Elimde papatyalarla içeriye geçtim ve sandalyesine oturan Emre'ye sinirli sinirli baktım.
"Aa, kuzenin sana mı almış onları?"
"Tabii bilir Selin'in papatya sevdiğini!"
Annem kendi kendine heyecan yaşarken gözlerimi devirdim ve dudaklarımı araladım.
"Yok bana almamış. Sana almış!"
Elimdeki papatya buketini anneme gösterirken Emre de bir şey diyememişti dolayısıyla. Desin de göreyim.
"Tabi yengeciğim, papatyalar kadar güzel olduğunuz için size aldım!"
Anneme tebessüm ederken Emre'ye baktım. Oh olsun, canıma da değsin!
"Al kızım, vazoya koy bunları. Birde Emre abine servis açıver,"
"Abi mi?"
"Abim!" dedi Emre. Sinirli sinirli bakıp mutfağa geçtim. Üst dolabı açıp tabak ve bardak aldım. İçeriye geçtiğimde sohbet ediyorlardı.
Kahvaltı tabağını hazırlayıp bardağa da çay doldurduktan sonra Emre'ye uzattım.
"Teşekkürler!"
Emre'ye göz devirip babama döndüm.
"Babacığım, benim artık ders çalışmam gerekiyor. İzninizle,"

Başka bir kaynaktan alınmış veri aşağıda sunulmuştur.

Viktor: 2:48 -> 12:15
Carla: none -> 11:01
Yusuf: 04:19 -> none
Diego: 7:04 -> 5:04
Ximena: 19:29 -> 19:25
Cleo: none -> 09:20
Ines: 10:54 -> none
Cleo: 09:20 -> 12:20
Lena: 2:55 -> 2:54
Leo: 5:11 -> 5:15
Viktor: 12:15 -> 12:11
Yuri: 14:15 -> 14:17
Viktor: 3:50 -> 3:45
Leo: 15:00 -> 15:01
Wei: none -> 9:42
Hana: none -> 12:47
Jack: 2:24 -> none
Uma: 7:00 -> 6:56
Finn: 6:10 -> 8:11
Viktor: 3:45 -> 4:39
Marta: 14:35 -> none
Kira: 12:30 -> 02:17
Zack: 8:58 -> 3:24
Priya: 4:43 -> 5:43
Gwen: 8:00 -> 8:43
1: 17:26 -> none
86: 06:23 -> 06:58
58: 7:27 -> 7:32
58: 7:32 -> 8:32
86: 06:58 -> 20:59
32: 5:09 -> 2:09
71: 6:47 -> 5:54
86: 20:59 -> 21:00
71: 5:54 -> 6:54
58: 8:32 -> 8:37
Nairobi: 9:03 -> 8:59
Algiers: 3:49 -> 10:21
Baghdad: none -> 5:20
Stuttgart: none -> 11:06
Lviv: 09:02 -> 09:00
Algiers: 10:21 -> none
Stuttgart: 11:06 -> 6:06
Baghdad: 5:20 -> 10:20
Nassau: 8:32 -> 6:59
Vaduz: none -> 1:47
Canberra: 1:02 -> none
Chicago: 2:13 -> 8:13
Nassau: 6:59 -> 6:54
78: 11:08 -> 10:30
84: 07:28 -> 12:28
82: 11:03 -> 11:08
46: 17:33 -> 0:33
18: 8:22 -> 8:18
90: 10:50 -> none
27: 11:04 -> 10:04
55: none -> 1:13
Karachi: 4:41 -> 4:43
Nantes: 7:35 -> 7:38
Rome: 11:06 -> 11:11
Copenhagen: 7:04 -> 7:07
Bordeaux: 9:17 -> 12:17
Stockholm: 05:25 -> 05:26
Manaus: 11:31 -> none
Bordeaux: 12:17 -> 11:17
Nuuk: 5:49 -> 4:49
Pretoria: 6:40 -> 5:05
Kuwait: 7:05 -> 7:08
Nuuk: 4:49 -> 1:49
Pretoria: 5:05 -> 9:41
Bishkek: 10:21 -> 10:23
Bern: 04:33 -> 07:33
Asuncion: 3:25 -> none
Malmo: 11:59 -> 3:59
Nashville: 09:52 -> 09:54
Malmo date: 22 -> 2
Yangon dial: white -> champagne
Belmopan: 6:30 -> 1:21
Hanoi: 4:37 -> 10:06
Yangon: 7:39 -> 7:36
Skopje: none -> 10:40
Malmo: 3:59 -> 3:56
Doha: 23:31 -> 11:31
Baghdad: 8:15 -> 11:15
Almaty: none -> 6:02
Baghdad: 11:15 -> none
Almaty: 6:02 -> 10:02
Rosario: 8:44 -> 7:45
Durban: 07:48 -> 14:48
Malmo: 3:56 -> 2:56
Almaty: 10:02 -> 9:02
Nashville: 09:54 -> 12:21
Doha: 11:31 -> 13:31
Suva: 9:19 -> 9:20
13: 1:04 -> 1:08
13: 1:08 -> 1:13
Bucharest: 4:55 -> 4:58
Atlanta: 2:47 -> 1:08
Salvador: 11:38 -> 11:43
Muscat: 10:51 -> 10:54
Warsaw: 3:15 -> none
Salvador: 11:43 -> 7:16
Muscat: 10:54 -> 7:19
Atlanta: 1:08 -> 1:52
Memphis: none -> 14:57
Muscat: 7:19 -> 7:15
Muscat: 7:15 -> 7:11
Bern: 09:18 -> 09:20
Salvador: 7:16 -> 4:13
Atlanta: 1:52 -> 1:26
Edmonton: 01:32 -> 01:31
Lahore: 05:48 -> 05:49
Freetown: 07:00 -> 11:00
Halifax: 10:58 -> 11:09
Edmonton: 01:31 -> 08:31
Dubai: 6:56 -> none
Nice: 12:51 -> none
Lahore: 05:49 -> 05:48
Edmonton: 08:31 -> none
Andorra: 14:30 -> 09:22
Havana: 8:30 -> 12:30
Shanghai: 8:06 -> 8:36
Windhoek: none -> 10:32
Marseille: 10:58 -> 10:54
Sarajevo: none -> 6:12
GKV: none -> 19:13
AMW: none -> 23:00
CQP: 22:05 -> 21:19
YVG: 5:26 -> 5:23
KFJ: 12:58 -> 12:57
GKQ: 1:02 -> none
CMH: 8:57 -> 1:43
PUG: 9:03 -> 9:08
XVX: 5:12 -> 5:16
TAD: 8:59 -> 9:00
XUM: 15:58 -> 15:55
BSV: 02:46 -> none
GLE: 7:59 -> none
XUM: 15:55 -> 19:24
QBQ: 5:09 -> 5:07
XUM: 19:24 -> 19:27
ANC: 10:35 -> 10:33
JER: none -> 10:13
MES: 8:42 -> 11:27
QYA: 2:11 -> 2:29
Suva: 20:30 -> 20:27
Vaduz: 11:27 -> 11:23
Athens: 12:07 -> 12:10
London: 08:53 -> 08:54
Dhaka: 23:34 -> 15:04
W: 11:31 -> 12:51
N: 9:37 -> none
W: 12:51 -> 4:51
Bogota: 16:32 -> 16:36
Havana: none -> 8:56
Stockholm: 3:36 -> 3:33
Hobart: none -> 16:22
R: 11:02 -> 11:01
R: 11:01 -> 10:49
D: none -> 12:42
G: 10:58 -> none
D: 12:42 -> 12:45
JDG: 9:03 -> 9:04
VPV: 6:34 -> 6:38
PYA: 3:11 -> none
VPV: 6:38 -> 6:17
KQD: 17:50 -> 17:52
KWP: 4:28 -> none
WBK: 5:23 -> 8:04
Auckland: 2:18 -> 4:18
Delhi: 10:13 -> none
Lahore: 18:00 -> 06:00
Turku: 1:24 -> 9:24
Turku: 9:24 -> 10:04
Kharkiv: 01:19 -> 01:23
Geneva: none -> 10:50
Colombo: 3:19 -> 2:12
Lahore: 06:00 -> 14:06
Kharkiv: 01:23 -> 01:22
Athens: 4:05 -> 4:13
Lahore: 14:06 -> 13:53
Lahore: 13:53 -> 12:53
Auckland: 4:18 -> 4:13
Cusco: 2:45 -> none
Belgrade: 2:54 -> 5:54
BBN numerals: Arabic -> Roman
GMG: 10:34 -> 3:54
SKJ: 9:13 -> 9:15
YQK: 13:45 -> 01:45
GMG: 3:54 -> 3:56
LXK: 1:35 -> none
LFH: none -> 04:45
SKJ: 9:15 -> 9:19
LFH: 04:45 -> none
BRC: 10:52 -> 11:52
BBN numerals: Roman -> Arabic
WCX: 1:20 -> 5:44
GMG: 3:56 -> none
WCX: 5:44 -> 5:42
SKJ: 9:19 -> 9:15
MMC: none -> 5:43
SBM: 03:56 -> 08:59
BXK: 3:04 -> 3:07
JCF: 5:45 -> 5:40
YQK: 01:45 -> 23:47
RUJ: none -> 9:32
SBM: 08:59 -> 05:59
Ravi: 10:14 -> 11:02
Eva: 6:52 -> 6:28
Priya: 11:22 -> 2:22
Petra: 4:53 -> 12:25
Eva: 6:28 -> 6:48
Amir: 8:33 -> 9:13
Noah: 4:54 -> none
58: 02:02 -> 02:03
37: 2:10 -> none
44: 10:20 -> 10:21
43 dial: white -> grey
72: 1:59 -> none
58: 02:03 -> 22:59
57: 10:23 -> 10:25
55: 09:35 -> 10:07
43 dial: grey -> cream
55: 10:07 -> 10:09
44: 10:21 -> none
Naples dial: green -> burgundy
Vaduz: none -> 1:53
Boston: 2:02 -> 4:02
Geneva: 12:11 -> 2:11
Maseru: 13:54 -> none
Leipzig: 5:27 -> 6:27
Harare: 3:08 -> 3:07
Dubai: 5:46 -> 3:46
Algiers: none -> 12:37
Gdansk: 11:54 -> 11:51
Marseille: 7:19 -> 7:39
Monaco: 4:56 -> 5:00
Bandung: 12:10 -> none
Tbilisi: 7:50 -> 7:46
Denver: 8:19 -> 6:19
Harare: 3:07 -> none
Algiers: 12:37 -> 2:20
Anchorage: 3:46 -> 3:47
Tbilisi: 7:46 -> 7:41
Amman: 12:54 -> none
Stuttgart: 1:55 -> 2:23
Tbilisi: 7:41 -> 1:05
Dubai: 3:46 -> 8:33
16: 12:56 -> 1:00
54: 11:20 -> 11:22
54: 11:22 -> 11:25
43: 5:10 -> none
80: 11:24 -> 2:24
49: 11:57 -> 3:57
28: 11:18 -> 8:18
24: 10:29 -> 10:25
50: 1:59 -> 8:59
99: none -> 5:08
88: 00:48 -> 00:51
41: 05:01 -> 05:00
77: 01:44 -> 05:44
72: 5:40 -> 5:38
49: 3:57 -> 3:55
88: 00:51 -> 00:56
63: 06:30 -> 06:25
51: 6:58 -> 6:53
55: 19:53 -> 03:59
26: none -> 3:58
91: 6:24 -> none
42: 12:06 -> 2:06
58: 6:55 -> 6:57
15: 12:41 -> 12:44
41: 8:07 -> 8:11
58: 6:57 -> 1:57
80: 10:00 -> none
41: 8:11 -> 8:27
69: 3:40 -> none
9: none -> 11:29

"Tabii kızım. Kurs detaylarını da sonra konuşuruz o zaman,"
"Tamam,"
İçim ne kadar kan ağlasa da gülümseyip odama doğru geçtim. İstemiyordum. Kuzenim olacak şahısla değil beraber ders çalışmak, aynı ortamda bile bulunmak istemiyordum. Biri çekip alsın beni ya!
ŞİMDİ OKUDUĞUN
BERCESTE
ChickLit"Hepimiz kendi gezegenimizde yaşıyoruz. Peki, ya bu gezegene bir başkası girmeye çalıştığında? Belki kapılarımızı kapatıyoruz suratına, ama ya zorla girmeye çalışıyorsa? Ya da o sizin kaderinizse ve siz kaderinizi değiştiremiyorsanız? Belki de farkl...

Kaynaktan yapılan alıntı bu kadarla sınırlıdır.